The problem: Find the string "feDisplacementMap" in the records. Copy every line it appears in.

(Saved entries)
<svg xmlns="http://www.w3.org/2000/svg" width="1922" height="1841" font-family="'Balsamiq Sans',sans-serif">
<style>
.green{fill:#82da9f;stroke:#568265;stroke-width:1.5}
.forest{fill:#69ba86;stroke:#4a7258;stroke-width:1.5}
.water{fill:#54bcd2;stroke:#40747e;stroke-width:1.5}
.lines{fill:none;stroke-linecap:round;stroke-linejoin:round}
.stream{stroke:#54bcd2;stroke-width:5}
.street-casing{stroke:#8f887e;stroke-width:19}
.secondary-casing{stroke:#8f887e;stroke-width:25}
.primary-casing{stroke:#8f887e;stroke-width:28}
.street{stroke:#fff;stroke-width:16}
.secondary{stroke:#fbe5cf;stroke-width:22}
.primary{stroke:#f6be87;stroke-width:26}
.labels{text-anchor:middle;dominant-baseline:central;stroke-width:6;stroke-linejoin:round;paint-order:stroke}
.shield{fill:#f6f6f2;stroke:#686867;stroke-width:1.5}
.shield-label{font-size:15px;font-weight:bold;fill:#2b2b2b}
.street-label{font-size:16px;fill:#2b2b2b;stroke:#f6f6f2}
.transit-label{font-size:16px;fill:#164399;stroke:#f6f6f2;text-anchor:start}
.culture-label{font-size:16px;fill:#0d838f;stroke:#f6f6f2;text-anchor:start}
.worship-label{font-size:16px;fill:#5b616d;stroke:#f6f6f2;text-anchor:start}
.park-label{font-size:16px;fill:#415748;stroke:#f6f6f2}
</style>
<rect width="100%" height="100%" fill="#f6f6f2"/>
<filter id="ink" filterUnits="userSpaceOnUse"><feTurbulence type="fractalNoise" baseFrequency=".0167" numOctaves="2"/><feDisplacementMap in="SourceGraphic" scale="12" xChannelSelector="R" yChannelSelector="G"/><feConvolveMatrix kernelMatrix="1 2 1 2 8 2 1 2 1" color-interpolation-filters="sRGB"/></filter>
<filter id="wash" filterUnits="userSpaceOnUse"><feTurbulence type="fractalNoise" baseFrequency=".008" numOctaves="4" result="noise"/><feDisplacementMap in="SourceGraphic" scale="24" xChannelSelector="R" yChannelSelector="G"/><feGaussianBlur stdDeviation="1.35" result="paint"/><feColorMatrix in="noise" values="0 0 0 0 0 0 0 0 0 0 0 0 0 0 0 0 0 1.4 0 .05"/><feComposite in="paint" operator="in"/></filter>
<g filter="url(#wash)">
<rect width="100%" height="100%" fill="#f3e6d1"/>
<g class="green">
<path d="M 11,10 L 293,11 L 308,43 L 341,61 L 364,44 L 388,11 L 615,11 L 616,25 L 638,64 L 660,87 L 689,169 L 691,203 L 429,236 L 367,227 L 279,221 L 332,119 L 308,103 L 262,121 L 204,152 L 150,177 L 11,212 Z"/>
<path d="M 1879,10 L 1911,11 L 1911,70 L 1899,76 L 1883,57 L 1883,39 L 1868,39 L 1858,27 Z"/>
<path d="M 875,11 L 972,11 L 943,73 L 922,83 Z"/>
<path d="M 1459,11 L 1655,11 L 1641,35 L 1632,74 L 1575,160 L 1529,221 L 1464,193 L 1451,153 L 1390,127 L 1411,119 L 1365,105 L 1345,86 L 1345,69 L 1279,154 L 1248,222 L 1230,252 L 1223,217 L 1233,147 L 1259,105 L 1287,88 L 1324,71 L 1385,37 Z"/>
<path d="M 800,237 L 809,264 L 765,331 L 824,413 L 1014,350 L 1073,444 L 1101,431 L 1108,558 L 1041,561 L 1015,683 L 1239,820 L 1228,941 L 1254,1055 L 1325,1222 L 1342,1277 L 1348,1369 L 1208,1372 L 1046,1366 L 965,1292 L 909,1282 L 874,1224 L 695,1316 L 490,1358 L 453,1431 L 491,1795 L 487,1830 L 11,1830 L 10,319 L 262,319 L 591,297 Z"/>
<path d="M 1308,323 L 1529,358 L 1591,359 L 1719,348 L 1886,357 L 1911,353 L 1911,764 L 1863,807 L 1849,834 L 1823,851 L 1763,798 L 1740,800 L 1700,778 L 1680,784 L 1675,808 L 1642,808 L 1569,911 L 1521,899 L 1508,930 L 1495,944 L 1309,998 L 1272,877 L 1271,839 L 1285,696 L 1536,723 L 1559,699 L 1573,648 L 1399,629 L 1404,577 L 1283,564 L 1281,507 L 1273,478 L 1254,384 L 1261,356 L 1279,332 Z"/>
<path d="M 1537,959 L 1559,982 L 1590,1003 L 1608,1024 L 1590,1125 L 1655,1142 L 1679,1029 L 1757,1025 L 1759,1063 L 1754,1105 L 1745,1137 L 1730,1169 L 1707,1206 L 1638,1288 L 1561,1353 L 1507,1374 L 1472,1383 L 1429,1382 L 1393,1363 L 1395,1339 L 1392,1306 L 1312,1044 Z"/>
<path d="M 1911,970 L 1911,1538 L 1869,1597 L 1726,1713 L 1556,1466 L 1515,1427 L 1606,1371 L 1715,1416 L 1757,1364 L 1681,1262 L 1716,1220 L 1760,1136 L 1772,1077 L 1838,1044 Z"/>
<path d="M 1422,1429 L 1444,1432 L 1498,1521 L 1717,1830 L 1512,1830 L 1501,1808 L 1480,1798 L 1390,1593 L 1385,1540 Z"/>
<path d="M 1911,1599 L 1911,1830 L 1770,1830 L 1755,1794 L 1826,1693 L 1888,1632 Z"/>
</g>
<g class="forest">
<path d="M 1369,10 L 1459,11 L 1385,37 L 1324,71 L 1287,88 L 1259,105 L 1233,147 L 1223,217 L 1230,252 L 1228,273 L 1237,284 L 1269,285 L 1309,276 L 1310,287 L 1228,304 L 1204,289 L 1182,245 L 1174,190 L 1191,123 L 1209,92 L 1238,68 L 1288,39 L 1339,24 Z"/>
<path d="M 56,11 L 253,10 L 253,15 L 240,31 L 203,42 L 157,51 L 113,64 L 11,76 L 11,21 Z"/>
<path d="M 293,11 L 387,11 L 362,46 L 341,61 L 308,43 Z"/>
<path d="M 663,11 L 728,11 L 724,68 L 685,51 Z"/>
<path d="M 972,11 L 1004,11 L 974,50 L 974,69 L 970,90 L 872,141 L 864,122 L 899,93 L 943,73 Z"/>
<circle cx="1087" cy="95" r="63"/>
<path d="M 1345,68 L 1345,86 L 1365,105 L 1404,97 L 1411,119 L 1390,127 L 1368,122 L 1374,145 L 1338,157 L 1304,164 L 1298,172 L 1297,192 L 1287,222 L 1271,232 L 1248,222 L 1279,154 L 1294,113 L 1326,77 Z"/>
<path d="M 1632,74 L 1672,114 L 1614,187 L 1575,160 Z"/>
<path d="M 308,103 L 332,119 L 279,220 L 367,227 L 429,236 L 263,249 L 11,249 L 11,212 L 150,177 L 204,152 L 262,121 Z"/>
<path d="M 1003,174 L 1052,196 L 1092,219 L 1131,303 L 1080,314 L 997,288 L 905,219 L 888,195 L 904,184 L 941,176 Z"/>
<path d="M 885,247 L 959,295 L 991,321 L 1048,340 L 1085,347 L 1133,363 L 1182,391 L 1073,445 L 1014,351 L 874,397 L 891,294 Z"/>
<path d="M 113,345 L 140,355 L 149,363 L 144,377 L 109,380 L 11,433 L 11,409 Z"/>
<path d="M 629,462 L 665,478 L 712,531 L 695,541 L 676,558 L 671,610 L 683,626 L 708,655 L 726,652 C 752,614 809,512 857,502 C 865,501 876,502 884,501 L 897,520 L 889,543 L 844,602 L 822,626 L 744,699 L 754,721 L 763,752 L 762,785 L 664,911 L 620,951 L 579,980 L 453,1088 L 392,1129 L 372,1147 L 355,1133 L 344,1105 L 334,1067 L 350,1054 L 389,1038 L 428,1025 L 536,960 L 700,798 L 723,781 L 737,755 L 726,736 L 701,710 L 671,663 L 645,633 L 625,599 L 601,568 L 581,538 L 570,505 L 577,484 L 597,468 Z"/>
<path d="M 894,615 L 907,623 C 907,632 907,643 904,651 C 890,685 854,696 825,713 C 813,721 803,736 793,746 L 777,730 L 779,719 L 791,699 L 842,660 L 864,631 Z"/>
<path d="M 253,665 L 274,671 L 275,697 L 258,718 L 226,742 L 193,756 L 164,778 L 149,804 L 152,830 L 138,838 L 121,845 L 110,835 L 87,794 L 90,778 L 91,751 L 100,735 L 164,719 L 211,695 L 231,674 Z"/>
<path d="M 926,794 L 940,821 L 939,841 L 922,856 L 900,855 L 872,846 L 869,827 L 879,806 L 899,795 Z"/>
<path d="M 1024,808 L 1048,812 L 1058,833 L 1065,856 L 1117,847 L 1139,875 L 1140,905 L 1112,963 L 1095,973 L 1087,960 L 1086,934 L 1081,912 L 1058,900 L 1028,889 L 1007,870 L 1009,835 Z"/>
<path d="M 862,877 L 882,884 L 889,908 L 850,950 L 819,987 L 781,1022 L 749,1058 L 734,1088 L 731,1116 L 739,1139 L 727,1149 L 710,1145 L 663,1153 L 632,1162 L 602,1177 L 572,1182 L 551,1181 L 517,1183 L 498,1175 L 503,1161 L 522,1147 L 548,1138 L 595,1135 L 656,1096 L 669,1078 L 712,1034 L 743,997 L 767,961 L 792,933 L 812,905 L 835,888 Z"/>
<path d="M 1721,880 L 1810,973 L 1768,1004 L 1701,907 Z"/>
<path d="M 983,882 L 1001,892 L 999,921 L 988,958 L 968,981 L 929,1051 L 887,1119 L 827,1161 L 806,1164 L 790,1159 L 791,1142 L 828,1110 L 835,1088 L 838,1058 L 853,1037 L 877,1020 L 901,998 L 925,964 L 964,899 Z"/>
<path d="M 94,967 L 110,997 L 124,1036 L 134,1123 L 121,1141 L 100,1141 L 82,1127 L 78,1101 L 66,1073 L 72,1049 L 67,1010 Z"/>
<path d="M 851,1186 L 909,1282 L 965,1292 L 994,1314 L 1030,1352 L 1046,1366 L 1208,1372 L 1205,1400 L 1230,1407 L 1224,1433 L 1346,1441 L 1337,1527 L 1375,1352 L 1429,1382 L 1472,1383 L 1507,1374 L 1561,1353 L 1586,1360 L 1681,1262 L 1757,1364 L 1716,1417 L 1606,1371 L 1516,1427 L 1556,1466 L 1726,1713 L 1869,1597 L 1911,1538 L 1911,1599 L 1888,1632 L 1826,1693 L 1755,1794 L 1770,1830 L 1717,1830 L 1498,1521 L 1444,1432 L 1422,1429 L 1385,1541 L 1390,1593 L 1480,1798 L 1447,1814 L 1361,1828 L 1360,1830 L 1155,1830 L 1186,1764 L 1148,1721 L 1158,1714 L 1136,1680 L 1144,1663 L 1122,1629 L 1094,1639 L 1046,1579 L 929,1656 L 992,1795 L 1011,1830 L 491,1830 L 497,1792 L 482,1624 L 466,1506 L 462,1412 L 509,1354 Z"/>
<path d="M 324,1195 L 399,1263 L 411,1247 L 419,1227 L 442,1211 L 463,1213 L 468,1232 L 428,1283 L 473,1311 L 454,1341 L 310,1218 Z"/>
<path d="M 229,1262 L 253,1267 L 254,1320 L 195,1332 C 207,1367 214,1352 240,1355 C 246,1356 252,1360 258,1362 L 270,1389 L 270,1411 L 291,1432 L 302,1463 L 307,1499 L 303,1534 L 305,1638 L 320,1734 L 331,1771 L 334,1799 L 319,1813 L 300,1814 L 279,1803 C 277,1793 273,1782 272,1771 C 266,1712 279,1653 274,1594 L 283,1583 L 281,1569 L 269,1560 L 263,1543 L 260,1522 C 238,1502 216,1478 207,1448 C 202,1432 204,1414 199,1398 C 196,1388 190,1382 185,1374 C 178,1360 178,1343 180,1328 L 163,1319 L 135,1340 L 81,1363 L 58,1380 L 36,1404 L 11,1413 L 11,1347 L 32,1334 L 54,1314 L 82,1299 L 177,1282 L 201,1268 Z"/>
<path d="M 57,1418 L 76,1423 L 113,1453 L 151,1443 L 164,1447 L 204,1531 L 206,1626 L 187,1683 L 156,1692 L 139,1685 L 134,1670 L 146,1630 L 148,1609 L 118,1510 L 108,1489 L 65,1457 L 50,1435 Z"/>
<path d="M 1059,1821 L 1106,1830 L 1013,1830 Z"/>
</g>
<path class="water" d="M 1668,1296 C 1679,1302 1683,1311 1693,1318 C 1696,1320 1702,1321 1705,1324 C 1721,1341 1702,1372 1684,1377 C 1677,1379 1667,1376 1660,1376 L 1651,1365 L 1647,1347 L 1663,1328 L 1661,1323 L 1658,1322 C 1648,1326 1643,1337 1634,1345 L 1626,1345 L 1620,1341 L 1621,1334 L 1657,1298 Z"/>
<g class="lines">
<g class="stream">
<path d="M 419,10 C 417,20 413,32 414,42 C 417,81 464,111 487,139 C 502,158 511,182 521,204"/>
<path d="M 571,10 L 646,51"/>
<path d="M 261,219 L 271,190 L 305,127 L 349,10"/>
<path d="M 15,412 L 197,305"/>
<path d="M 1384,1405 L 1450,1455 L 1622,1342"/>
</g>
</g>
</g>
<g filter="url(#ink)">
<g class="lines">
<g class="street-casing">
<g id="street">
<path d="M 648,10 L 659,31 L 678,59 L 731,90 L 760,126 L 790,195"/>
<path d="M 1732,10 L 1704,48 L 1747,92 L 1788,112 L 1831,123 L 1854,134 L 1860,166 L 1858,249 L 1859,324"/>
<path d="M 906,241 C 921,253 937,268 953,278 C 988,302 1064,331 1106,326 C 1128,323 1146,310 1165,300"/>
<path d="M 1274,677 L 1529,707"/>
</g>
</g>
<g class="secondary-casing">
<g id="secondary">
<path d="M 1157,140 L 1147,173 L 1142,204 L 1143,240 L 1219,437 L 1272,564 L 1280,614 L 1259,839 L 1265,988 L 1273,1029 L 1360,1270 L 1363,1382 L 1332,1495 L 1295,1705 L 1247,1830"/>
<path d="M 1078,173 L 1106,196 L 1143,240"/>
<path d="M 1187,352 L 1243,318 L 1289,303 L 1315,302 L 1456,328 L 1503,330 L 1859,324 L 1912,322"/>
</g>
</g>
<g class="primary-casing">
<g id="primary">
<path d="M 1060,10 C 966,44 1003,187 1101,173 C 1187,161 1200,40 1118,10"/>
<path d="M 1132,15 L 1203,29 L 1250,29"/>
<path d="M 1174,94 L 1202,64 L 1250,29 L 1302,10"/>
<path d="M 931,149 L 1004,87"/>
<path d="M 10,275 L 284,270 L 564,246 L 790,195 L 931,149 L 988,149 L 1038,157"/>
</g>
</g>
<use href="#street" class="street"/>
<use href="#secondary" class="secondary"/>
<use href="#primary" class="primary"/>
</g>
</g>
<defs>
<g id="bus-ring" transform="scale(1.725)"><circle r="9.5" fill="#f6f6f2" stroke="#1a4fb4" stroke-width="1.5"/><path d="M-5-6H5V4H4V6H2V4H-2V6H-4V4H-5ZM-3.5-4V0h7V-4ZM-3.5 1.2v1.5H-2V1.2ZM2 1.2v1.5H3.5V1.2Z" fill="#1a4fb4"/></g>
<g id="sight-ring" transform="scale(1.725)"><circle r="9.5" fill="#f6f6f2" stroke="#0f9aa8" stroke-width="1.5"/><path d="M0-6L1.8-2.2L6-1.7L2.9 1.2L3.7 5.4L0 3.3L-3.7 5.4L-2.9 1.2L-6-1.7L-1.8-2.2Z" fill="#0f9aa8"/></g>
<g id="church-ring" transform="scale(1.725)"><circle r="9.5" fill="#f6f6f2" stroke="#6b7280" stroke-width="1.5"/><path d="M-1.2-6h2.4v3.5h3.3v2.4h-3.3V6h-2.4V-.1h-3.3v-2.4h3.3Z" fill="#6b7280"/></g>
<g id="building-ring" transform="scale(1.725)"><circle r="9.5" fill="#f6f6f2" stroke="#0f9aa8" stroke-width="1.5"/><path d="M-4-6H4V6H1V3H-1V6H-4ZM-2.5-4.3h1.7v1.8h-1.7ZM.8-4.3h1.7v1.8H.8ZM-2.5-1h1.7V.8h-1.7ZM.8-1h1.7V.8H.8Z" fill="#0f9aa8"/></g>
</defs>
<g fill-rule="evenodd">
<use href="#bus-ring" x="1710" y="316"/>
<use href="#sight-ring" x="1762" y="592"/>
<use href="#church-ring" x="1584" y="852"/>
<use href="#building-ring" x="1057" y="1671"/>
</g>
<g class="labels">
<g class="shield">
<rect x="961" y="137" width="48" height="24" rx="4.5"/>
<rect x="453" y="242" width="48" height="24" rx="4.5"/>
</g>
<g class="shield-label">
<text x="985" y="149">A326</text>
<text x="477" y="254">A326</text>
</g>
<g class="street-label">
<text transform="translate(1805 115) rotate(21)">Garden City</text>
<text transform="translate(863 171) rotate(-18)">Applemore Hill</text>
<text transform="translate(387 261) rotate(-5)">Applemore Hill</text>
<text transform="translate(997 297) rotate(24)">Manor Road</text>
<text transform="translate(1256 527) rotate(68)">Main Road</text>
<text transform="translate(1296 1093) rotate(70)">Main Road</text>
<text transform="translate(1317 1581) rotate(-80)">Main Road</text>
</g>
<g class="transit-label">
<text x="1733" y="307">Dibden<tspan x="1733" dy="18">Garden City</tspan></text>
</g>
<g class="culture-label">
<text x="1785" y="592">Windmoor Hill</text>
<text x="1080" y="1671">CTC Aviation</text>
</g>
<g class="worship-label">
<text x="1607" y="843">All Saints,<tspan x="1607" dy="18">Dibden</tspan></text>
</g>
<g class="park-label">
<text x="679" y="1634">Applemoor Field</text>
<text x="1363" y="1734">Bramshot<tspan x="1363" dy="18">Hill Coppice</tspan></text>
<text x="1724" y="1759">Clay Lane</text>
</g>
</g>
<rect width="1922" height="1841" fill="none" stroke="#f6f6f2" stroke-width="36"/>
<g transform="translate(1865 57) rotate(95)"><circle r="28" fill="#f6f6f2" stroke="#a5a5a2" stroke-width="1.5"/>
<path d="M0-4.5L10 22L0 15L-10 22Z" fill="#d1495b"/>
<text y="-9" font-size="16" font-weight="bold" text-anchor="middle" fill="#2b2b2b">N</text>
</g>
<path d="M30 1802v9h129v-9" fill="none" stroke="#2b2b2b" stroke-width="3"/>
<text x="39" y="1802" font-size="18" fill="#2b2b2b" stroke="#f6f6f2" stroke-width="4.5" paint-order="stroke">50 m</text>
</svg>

Answer section:
<filter id="ink" filterUnits="userSpaceOnUse"><feTurbulence type="fractalNoise" baseFrequency=".0167" numOctaves="2"/><feDisplacementMap in="SourceGraphic" scale="12" xChannelSelector="R" yChannelSelector="G"/><feConvolveMatrix kernelMatrix="1 2 1 2 8 2 1 2 1" color-interpolation-filters="sRGB"/></filter>
<filter id="wash" filterUnits="userSpaceOnUse"><feTurbulence type="fractalNoise" baseFrequency=".008" numOctaves="4" result="noise"/><feDisplacementMap in="SourceGraphic" scale="24" xChannelSelector="R" yChannelSelector="G"/><feGaussianBlur stdDeviation="1.35" result="paint"/><feColorMatrix in="noise" values="0 0 0 0 0 0 0 0 0 0 0 0 0 0 0 0 0 1.4 0 .05"/><feComposite in="paint" operator="in"/></filter>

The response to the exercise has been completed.